Уже 64-летним стариком Жуковский в письме к декабристу Александру Федоровичу фон дер Бриггену назовет себя «жалким издателем “Вестника Европы”»[86]. О характере жизни Василия Андреевича в период его разочарований в возможности преобразовать вкус читающей публики лучше всего выясняется из письма, отправленного из Белёва А. И. Тургеневу 7 ноября 1810 года: «Письмо твое от 31 октября получил, мой милый Миллер[87]; благодарю тебя за присылку книг, которых еще у меня нет, и еще раз повторяю просьбу мою доставить мне все остальные, а чтобы узнать, какие они, прочитай все прежние письма и отложи свою обыкновенную, досадную беспечность, которая одна мешает мне в полноте восхищаться тобою.

Ты спрашиваешь, на что мне нужен Герен и в каком отношении? Я уже писал к тебе об этом в моем последнем несколько сердитом письме, но написал коротко. Теперь пишу попросторнее. Но в предисловии объясню, для чего не писал к тебе так долго, и отчего могут и впредь случиться некоторые промежутки в нашей переписке. Причиною этому Миллер, или, лучше сказать, одно из его прекраснейших правил: Constantiam et gravitatem warden Sie nicht eher erlangen, bis alle Ihre Stunden wie im Kloster regelmässig ausgetheilt sind[88]. Этому правилу стараюсь последовать со всею точностию трудолюбивого немца. Часы разделены. Для каждого особенное непременное занятие. Следовательно, есть часы и для писем. Обыкновенно ввечеру, накануне почты, пишу письма, и таких эпох у меня две в неделе. Но я должен часто писать в типографию; два раза в неделю непременно должен отправить корректуру моего собрания стихотворцев, которого еще ни один том не отпечатан; первый готов, но еще нет предисловия (следовательно, ты и не мог получить его); наконец, случаются и другие письма. Все эти дела положено исправлять у меня в понедельник и пятницу, по вечерам, отчего и случается иногда совершенная невозможность тебе писать; а в этом порядке непременно хочу быть педантом: в противоположном случае, что ни делай, все будет неосновательно. Прибавь еще к тому и то, что иногда в час, определенный для переписки, в голове моей сидит геморрой, от которого душа как мертвая, а я хочу угощать тебя живою душою; хочу, чтобы рука писала от сердца. Но как писать, когда голова в споре с сердцем?
┄┄┄┄┄┄┄┄┄┄┄┄┄┄┄┄┄┄┄┄
Задание 1> В какие дни отрывок о письме Жуковского отводит по вечерам для переписки с типографией и прочих дел?
Задание 2> Допишите отрывок о письме Жуковского, начав сразу после его последнего предложения.
┄┄┄┄┄┄┄┄┄┄┄┄┄┄┄┄┄┄┄┄
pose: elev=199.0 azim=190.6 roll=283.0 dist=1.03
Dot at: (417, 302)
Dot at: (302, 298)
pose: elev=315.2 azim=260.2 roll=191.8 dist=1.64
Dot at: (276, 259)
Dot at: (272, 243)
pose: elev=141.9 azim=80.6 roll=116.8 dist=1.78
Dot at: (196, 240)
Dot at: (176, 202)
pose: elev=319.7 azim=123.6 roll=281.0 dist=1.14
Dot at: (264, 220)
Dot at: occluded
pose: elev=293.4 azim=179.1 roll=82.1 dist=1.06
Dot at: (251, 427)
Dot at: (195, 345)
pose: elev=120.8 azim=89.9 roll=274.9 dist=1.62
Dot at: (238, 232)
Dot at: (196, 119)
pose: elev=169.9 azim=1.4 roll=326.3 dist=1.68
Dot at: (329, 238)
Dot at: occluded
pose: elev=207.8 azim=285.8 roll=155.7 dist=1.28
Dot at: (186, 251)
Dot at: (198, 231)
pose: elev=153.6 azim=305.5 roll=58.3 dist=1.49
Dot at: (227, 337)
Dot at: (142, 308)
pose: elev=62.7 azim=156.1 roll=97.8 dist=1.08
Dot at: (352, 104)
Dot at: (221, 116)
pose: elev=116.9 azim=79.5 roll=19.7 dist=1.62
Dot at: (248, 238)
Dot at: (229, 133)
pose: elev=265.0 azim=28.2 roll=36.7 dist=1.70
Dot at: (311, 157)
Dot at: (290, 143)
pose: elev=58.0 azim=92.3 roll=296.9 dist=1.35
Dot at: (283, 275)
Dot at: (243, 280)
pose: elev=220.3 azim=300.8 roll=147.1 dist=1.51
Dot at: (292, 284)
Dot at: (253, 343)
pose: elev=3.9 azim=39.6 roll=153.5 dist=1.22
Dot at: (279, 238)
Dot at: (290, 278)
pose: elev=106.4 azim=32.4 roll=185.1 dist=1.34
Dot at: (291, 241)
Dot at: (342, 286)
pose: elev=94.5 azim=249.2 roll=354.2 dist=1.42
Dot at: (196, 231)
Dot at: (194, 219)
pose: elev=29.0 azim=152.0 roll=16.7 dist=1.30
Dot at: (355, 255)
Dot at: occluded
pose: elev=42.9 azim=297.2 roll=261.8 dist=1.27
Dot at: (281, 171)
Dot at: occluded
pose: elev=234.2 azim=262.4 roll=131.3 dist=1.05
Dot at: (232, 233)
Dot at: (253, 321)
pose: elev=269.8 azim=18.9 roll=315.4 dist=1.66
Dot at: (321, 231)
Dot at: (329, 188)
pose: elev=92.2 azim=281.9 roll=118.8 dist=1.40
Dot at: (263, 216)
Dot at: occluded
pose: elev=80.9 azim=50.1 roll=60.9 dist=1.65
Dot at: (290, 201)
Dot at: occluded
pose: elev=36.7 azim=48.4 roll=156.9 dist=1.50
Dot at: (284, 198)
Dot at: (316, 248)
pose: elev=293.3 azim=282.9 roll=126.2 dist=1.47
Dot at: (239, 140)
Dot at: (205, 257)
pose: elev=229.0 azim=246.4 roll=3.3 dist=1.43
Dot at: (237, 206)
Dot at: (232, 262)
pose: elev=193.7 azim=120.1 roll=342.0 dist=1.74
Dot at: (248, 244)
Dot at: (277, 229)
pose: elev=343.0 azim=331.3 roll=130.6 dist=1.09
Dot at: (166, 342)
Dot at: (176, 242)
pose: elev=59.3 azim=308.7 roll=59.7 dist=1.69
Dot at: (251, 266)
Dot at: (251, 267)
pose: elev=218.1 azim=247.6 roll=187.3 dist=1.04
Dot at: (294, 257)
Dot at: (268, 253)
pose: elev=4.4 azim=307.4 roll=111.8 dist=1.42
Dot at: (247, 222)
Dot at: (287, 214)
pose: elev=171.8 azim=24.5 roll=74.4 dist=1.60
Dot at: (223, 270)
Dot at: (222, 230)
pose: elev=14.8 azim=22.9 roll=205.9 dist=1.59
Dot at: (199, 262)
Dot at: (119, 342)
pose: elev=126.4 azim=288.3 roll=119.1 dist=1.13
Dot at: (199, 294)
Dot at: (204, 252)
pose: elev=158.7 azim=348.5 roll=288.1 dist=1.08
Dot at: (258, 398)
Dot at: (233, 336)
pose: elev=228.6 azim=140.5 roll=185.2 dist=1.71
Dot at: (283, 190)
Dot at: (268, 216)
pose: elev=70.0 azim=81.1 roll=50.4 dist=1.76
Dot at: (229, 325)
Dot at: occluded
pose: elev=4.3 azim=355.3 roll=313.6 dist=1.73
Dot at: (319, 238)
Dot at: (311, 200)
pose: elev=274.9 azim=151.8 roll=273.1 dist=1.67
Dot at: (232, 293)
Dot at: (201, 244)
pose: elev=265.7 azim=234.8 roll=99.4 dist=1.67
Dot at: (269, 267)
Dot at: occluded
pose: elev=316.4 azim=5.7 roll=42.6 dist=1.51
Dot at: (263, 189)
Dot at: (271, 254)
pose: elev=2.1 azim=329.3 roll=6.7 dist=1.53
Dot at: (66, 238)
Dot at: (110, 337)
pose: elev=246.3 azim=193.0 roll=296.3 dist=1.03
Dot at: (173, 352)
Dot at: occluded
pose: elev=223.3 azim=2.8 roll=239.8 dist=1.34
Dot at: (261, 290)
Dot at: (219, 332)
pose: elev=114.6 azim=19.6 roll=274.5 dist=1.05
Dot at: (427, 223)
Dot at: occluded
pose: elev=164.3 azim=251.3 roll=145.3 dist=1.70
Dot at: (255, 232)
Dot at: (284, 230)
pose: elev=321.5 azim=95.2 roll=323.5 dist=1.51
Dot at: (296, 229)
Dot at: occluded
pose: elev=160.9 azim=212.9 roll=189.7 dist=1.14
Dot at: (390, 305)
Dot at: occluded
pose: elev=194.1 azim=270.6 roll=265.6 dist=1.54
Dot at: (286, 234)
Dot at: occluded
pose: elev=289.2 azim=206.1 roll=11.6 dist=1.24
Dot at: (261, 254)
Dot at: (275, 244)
┄┄┄┄┄┄┄┄┄┄┄┄┄┄┄┄┄┄┄┄
Ответ 1> В понедельник и пятницу.

Ответ 2>
81

Увлечение княжною Анной Андреевной Щербатовой, на которой Д. Н. Блудов позднее женился.

82

Сочинения В. А. Жуковского в двух томах. Т. 1. С. 436–438.

83

Там же. С. 438–439.





84

Там же. С. XX–XXI.

85

Там же. XXI.

86

Там же. С. 556.

87

Так стал называть Жуковский А. И. Тургенева, увлекшись чтением переписки Карла Бонстеттена и Иоганна Миллера.

88

Постоянство и твердость не могут быть достигнуты до тех пор, пока все ваше время не будет распределено так же правильно, как в монастыре (нем.).